Satellite image at Harasta Military Hospital – Source: Maxar

Torture on the Hospital Bed

Harasta Military Hospital was only one station in a medical system transformed by the regime into a direct extension of secret human slaughterhouses.

One former detainee, arrested on charges of planning to defect, said he was transferred from Sednaya Prison to Tishreen Military Hospital in 2012 or 2013 for “treatment” of severe scabies.

He was not alone. He was transported alongside three living detainees, six corpses, and four individuals “between life and death.”

Upon arrival, hospital staff handed him ten body bags and ordered him to place the “patients” inside them.

At first, he thought the number of bags exceeded the number of bodies. He soon realized why: hospital staff strangled the four detainees who were still breathing and then ordered him to bag them as well. He was forced to drag the bags down the stairs and throw them into a large container prepared for this purpose.

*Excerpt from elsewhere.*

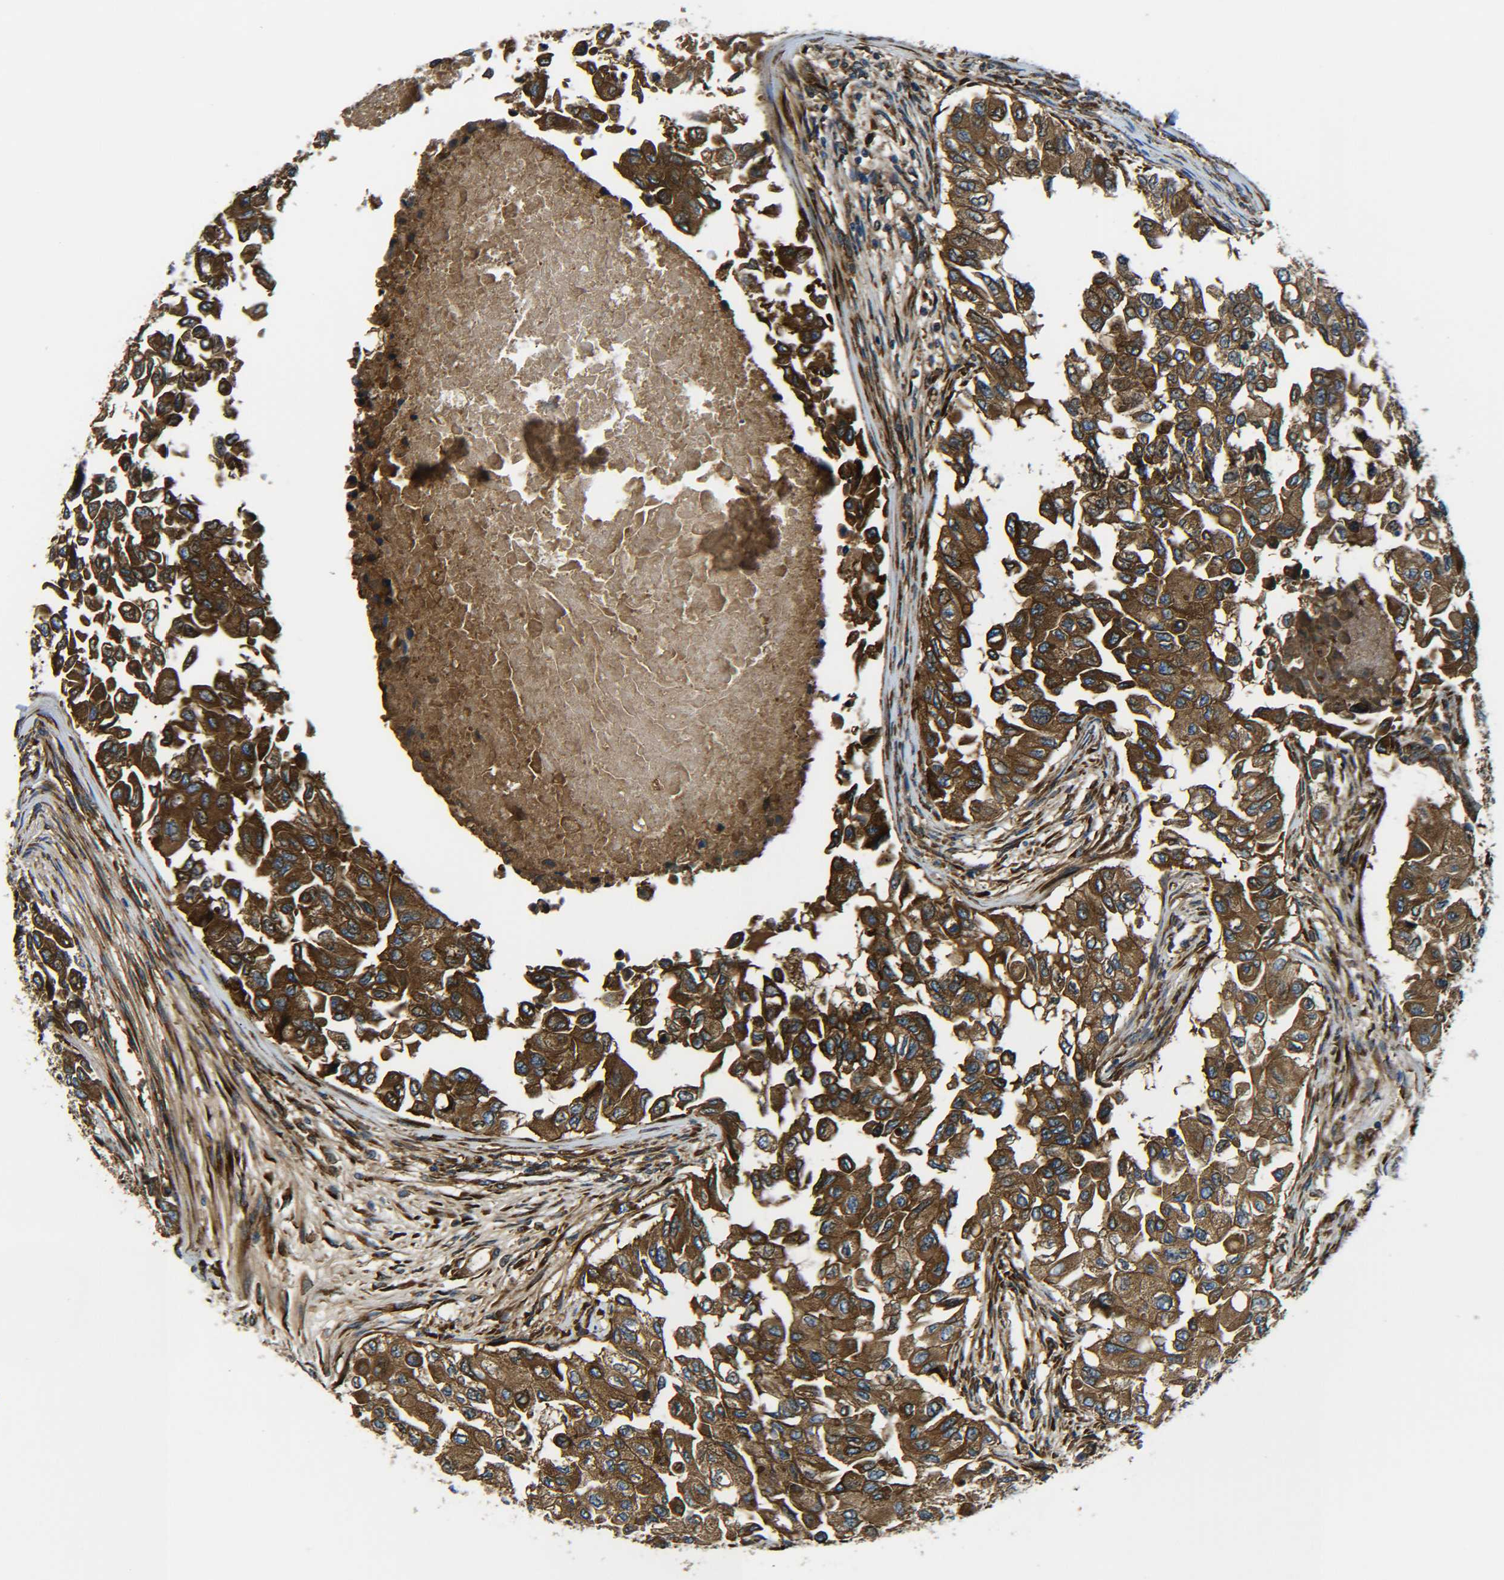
{"staining": {"intensity": "strong", "quantity": ">75%", "location": "cytoplasmic/membranous"}, "tissue": "breast cancer", "cell_type": "Tumor cells", "image_type": "cancer", "snomed": [{"axis": "morphology", "description": "Normal tissue, NOS"}, {"axis": "morphology", "description": "Duct carcinoma"}, {"axis": "topography", "description": "Breast"}], "caption": "Brown immunohistochemical staining in infiltrating ductal carcinoma (breast) shows strong cytoplasmic/membranous staining in about >75% of tumor cells. (Stains: DAB in brown, nuclei in blue, Microscopy: brightfield microscopy at high magnification).", "gene": "PREB", "patient": {"sex": "female", "age": 49}}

Afterward, he was taken to an upper floor and examined by a doctor who provided no treatment other than two ibuprofen pills, despite his severe condition. He recalls constant humiliation and abuse by medical and military staff. When he went to the bathroom, he was shocked to see dozens of bodies piled on top of each other.

“Satellite image showing traces believed to be blood at the former location of refrigerated containers used for storing and transporting bodies at Harasta Military Hospital – Source: Maxar.”

International Accountability

The trial of Syrian doctor Alaa Mousa, who was sentenced to life in prison in Germany, continues to weigh heavily on those involved in human rights violations under the Assad regime, especially those who fled to Europe.

The historic Frankfurt trial was groundbreaking: it was not a prosecution of a military officer or intelligence official, but of a doctor. It paved the way for broader accountability of all participants in the killing machine, including medical professionals who helped conceal evidence or extract confessions, under universal jurisdiction laws.

Syrian international criminal law expert Moatasem Al-Kailani stated: “International law criminalizes participation in torture, whether through direct involvement, complicity, or even silence. Conduct such as performing medical procedures without anesthesia or participating in interrogations violates professional medical ethics and constitutes clear breaches of the UN Convention Against Torture.”

Commenting on the investigation’s findings, Dr. Susan Jonah, Vice President of the German Medical Association, said German authorities must urgently follow up on the evidence and examine all materials presented.

“Syrian doctors are an indispensable part of Germany’s healthcare system,” she added. “But it is essential to identify the few who participated in torture in Syria. No doctor involved in torture should be allowed to practice medicine in Germany in any capacity.”

Due to the unique nature of international criminal law, Germany’s Federal Prosecutor can prosecute perpetrators for crimes committed abroad even if the victims are not German nationals.